Yapılacağına ihtimal verilmeyen bir seçim

Sedat ERGİN
Haberin Devamı

Seçimler gerçekten 18 Nisan 1999 tarihinde yapılacak mı? Ankara'da görev yapan gazetecilerin bugünlerde en sık karşılaştığı soru bu şekilde özetlenebilir.

Örneğin, yabancı diplomatlarla sohbet etiğinizde, söz dönüp dolaşıp, 18 Nisan tarihine geliyor.

Yabancı diplomatların meraklanmasından daha doğal bir şey yok.

Doğal olmayan, bu soruyu bizzat hükümet üyelerinin ağzından duymanız.

Sonuçta, seçimin yapılıp yapılmayacağı konusunda bakanlara ya da milletvekillerine mütalaa vermek durumunda kalan taraf gazeteciler oluyor.

* * *

Daha da ilginç bir durum var:

Ankara'da genel seçimin 18 Nisan tarihinde yapılacağına inanan, buna kesin gözle bakan hiç kimse yok gibi.

Seçimin yapılacağına, kararın altında imzası bulunup, bu yönde oy kullananlar dahi ihtimal vermiyor.

Ve herkes, sihirli bir elin dokunmasıyla seçimin ‘‘bir şekilde’’ erteleneceğini düşünüyor.

Benzer şekilde, 18 Nisan tarihinde yapıldığı takdirde, seçimin büyük riskler taşıdığına, katılacak partilerin çoğu açısından ‘‘Rus ruleti’’ne dönüşeceğine inananlar da sayıca az değil.

Bugünkünden çok farklı bir sonuç alınmayacağı, sandıktan muhtemelen daha parçalı bir Meclis kompozisyonunun çıkacağı, Fazilet Partisi'nin birinci çıkma olasılığının düşük olmadığı tahmin edilebilir.

Nitekim, bu görüşleri daha geçenlerde kabinenin nüfuzlu bir bakanından dinledik.

* * *

Tam bu noktada, sivillerin her zamanki kolaycılığı karşınıza çıkıyor:

‘‘Nasıl olsa askerler devreye girer ve bu iş yatar...’’
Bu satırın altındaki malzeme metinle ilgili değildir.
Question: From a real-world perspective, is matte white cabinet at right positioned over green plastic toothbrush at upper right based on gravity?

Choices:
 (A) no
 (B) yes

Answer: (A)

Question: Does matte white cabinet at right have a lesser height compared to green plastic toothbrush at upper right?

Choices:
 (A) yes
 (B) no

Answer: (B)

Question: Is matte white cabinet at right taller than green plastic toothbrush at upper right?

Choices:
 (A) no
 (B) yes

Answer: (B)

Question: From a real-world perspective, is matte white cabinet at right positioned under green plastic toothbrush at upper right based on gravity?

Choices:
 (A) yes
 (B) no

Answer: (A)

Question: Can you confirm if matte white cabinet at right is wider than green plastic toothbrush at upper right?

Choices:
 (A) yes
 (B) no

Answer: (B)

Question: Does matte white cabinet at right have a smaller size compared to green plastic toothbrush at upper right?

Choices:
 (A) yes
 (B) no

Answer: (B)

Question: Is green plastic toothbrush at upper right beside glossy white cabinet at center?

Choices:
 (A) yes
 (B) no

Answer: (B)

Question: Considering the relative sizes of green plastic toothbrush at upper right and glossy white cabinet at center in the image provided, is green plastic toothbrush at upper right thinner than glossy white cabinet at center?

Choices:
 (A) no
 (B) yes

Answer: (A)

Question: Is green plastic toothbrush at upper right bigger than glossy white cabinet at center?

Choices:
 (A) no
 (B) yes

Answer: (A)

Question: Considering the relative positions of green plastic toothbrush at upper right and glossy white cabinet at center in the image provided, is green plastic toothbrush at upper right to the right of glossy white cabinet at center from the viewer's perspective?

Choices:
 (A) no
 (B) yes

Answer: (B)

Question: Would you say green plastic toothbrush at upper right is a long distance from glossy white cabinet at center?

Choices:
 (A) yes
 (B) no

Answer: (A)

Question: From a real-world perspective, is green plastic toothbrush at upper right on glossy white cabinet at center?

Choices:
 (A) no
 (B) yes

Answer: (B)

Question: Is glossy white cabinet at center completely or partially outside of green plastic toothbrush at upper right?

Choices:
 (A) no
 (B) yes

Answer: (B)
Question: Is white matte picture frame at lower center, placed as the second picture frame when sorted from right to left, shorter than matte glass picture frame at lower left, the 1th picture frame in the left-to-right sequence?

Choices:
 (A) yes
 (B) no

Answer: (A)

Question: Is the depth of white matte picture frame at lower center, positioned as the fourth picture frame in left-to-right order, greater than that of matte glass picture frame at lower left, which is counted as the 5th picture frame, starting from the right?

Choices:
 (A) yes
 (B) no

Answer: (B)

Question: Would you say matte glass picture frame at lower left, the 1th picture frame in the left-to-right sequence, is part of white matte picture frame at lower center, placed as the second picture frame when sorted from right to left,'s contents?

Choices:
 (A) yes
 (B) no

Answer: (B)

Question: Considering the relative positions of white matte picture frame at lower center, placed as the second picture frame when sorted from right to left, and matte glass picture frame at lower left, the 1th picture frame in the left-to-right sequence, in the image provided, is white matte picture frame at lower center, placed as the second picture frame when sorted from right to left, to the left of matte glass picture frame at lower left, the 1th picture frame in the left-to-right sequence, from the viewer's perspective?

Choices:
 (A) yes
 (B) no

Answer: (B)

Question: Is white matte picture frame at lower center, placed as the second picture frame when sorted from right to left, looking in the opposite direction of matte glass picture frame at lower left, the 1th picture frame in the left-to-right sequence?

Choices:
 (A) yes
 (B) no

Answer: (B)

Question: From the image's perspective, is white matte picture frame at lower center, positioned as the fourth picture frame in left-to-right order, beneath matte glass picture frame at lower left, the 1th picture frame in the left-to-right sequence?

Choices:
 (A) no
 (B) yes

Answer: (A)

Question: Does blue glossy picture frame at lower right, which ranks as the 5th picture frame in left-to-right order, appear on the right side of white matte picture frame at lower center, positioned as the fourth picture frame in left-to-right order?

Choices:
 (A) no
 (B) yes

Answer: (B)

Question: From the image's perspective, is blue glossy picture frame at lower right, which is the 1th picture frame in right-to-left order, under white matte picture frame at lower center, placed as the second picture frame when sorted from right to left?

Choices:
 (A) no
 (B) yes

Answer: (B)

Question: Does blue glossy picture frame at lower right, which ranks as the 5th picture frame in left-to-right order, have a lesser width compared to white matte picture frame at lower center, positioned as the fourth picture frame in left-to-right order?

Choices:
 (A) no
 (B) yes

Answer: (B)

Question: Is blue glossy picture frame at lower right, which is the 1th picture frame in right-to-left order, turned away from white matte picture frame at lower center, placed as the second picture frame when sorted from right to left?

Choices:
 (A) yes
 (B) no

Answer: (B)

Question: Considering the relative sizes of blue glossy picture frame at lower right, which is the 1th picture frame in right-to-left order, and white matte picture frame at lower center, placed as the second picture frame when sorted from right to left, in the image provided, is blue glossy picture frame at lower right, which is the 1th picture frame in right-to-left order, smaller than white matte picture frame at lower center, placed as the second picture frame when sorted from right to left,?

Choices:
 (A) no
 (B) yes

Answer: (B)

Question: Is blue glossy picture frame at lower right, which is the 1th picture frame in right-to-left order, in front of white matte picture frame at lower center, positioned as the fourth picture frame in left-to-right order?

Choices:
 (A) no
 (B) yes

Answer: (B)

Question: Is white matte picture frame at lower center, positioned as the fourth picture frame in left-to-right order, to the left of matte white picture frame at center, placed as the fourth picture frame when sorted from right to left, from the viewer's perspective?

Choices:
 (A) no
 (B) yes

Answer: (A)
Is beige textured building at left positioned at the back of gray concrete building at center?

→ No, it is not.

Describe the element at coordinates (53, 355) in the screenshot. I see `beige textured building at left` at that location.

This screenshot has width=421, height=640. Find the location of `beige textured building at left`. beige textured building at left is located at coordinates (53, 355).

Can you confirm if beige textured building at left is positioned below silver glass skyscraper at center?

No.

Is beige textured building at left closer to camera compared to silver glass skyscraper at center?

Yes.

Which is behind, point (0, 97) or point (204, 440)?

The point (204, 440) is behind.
Birçok konuda olduğu gibi, bazı sivil kesimler seçimin ertelenmesi konusunda da umutlarını askerlere bağlamış gözüküyorlar.

Meselenin bir de pratiğe ilişkin boyutu var.

Erken seçime gidilmesi, Türkiye Büyük Millet Meclisi Genel Kurulu'nun 30 Temmuz 1998 tarihinde aldığı bir kararla kesinleşti.

Erken seçimden vazgeçilmesi, ancak TBMM'nin daha önceki kararını hükümsüz kılacağı ikinci bir kararıyla mümkün olabilecek.

Bu ise TBMM'nin zaten tartışmalı olan saygınlığını zedeleyip, gülünç gözükmeyecek mi?

Aynı şekilde, hükümetin erteleme eğilimine girmesi, muhalefetin eline ‘‘seçimden kaçıyorlar’’ şeklinde bir koz vermeyecek mi?

Bütün bu belirsizlik içinde söylenebilecek tek bir şey var herhalde:

Türkiye bir meçhule doğru yol alıyor ve galiba ne olacağını hiç kimse bilmiyor.